Text description provided by the architects. Surrounded on three sides by eight and nine storey mansion blocks shielding it from the heavy traffic on Bayswater Road and tourism on Queensway, Caroline Place is a quiet enclave of late 1950’s terraces north of Hyde Park and Kensington Gardens. Built with a Modern Northern European sensibility of sharp brick lines and crisp mortar joints layered with softer timber detailing, their interior layouts remained firmly rooted in an earlier English Edwardian tradition. Retaining a desirous separation of served and servant areas of maids’ rooms, sculleries, coal houses with a working rear yard. Servnats occupying the ground level with owners set out above, across larger light filled rooms. In the immediate post war period Bayswater had however already begun to lose its luster to that class, so much so that within a decade of being built its new younger inhabitants found these social conventions to be out of step with their aspirations. Undertaking iconoclastic remodeling and clearing out of the interior sub-dividing walls and where possible the exterior, replacing these with what was felt appropriate at the time. Four decades on, the new occupiers, a family of five, retain the aspiration for open plan living with a desire for tactile material finishes and inevitably to different tastes.
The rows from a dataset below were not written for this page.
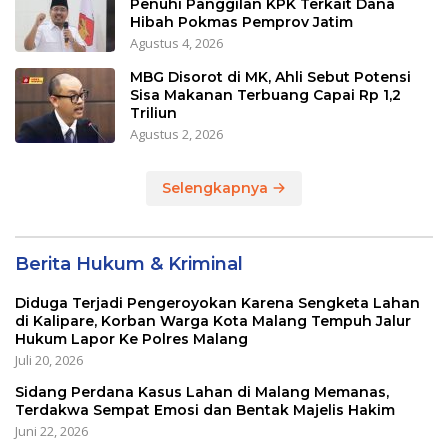
Penuhi Panggilan KPK Terkait Dana
Hibah Pokmas Pemprov Jatim
Agustus 4, 2026
MBG Disorot di MK, Ahli Sebut Potensi
Sisa Makanan Terbuang Capai Rp 1,2
Triliun
Agustus 2, 2026
Selengkapnya
Berita Hukum & Kriminal
Diduga Terjadi Pengeroyokan Karena Sengketa Lahan
di Kalipare, Korban Warga Kota Malang Tempuh Jalur
Hukum Lapor Ke Polres Malang
Juli 20, 2026
Sidang Perdana Kasus Lahan di Malang Memanas,
Terdakwa Sempat Emosi dan Bentak Majelis Hakim
Juni 22, 2026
As the street façade had only been slightly remodeled with 1970’s windows and doors to no further purpose than expediency a decision was made to repair and restore the exterior finishes where their details were easily at hand from intact neighbouring properties. Some of the internal new brass detailing was brought forward in the form of door furniture to present some indication of the newer intervention. Early internal open up works revealed remains of original travertine flooring, densely plastered walls behind the 1970’s pine boarding and one room lined with dark cherry timber paneling. As travertine has a wide spectrum of textural and visual possibilities its reintroduction allowed for a hard wearing surface across each floor including the open courtyard and into garage/study. Varying from quarry tooled to polished these finishes emphasized and differentiated the journey from interior to exterior, from basement to ground and above.
In this respect the original materials are restored as are the social intentions behind the 1960’s-1970’s open plan arrangements. The latter is further accentuated by a clearer tabula rasa across each floor with the removal of downstand beams and brick nibs that had been structurally necessary at the time but perhaps unintentionally retained the memory of room and social separation. At that stage each floor can be considered as completed shell of travertine and plaster, allowing the type of occupation to be defined by its inhabitants. Habitable areas become spatially defined to the areas between or adjacent to reintroduction cherry timber paneled cabinetry. Their functionality finally determined with loose furniture and their character built with the gradual introduction of the family’s day to day belongings. For instance, the first floor can be occupied wholly as a single reception room with a corner study area. Two adjacent full height bookcases can fold out and slide doors to firstly enclose the room then sub-divided it from the study. One of the bookcases when pivoted can fold out a guest bed to change the study to a bedroom. Cabinetry elements are for these purposes all full height with shadow gaps and rebated lighting details to emphasize them as standalone and detached servants. Their purpose and scale are further expanded to provide utility in the form of bathrooms, walk-in wardrobes, and laundry rooms. As they are present with access and knowledge to all areas of the house their discretion is kept within rooms and passages behind secret doors and bookcases.
The restoration of travertine, cherry paneling and plastered walls to form the internal backdrop is counterpointed with new tactile details whose genus alludes to the mid C20th work of Scarpa, Mies and Khan. New but related, perhaps at some time in the future mistaken as original interventions. Though, technically taking advantage of new technologies such as nylon bars and silicon glues to to bond and thermally isolate cruciform brass columns and beams with glass. Point tooled and fair faced concrete, polished and patinated brass, cruciform columns and glazing details lightly reference the period. Cast in concrete, the soffit of the basement is left exposed and textured for a bush hammered finish to suggest subterranean material and form. A load bearing cantilevered travertine staircase rises from the basement floor with its underside left as ‘quarry found’ to maintain the connection and spirit of the earth bound stone while spiraling and rising to the skylight above. Together these strategies helped structure and define the new occupant’s preferred way of living, leaving enough flexibility for them to grow, change and delight in its details which is perhaps the longer legacy of the restoration.